„Das Passwort muss mindestens 13 Zeichen lang sein und folgendes enthalten: Groß- und Kleinbuchstaben, Ziffer, Sonderzeichen“ - Ok, das ist einfach:
Passwort1234!
Kennen wir das nicht alle? Mal eben kurz in irgendeinem neuen Webshop was bestellen. Na toll, jetzt muss ich mich auch noch registrieren. Ich hab‘ keine Zeit für sowas. Jetzt noch irgendein blödes Passwort überlegen.
Viele Menschen geben sich nicht besonders viel Mühe bei der Passwortvergabe. Oft benutzen sie für zig Anwendungen und Konten dasselbe Passwort. Und dann auch noch ein viel zu einfaches. Die Gefahren dahinter sind riesig. Besonders wenn dies nicht nur privat in irgendeinem Onlineshop gemacht wird, sondern am Arbeitsplatz für verschiedenste Anwendungen.
Laut einer Studie von Microsoft versuchen Hacker knapp 4000 Mal in der Sekunde Passwörter zu hacken.

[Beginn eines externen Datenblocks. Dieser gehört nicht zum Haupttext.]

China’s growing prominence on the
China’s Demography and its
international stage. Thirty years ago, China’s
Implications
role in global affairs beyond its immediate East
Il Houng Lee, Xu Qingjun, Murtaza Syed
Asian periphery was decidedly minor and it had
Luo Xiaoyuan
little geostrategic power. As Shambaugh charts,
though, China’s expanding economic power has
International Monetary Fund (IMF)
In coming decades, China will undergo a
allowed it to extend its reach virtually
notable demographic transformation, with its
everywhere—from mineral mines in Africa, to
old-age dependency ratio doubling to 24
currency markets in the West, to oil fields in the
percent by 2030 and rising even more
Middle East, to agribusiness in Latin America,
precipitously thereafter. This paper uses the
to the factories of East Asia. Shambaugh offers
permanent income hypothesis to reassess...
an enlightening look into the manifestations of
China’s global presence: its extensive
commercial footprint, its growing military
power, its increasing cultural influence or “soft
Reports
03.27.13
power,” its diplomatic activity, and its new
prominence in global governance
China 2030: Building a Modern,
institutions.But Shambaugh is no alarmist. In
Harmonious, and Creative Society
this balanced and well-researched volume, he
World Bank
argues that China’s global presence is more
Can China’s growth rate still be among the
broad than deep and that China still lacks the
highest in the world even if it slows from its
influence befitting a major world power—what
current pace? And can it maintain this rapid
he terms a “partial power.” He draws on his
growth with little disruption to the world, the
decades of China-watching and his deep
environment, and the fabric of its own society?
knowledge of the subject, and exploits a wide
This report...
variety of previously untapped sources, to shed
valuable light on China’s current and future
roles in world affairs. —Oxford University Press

In Zeiten von Cyberangriffen, Hackern, Computer-Viren und Phishing ist Vorsicht im Netz also nicht nur unfassbar wichtig, sondern im Grunde unerlässlich– selbst an Stellen wo man denkt: „Ach das hier ist doch nicht so wichtig“. Oft reicht im Unternehmen nur eine winzige Schwachstelle aus, damit sich ein unbefugter Zugriff verschaffen und sein Unwesen treiben kann. Deshalb kann es nie sicher genug sein. Selbst wenn man mit einem Passwortmanager ein super sicheres 80 Zeichen langes Passwort mit 12 Sonderzeichen, Groß-, Klein-, Links-, Rechts-, Oben-, Unten- Zeichen erstellt hat, ist das noch nicht unbedingt das Beste vom Besten. Wenn man es ultimativ sicher haben will, geht man noch einen Schritt weiter: Die „Zwei-Faktor-Authentifizierung“.
Aber was genau ist das, und wieviel bringt das wirklich?
Verschiedene Cybersicherheitsbehörden konnten zeigen, dass Zwei-Faktor-Authentifizierung bis zu 99,9% aller automatisierten Cyberangriffe blockiert. Das ist schon beachtlich.
Es gibt verschiedene Arten von Zwei-Faktor-Authentifizierungen und manche kennen wir aus dem Alltag. Manchmal will man sich am Rechner auf irgendeiner Seite einloggen, und bekommt einen Code per SMS geschickt. Eine weitere Möglichkeit sind Authenticator-Apps. Hier wird ein Code lokal auf dem Smartphone generiert und ist nur für wenige Sekunden gültig. Solche Authentifizierungsmethoden sorgen für eine sehr hohe Sicherheit. So kommt zum Beispiel jemand der zwar Zugriff auf Ihren Rechner, aber nicht auf Ihr Handy hat, nicht weit. Vielleicht wurde zwar das Passwort zu Ihrem Onlinebanking gehackt, doch ohne die Handy-App zum Bestätigen, hat man dennoch keinen vollen Zugriff.
Die dritte und sicherste Art der Zwei-Faktor-Authentifizierung ist die physische Form. Mit dem guten alten Schlüssel. Nein, damit ist kein schwerer Schlüssel für ein Vorhängeschloss gemeint. Es ist zum Beispiel ein kleiner USB-Stick, den man zum Authentifizieren mit dem Gerät verbinden muss. Das heißt, dass ein Hacker hier überhaupt keine Möglichkeit hat an Daten zu kommen, wenn er einem nicht den USB-Stick und den Computer aus der Tasche klaut.
Die Zwei-Faktor-Authentifizierung ist nicht nur im Privatbereich beim Onlinebanking interessant. Ihr Nutzen geht weit über den Privatbereich hinaus. Ganze Server können mit Zwei-Faktor-Authentifizierung zu einem kleinen Fort-Knox gebaut werden. Man muss also kein IT-Experte sein, um eine sehr hohe Sicherheit zu erreichen. Man muss einfach nur den Schritt zur Zwei-Faktor-Authentifizierung gehen. So bekommt man viel Sicherheit für extrem wenig Aufwand. Wäre ja doof, wenn der Unternehmensserver, auf dem alle Daten der Firma liegen, mit einem „Passwort1234!“ geschützt wäre.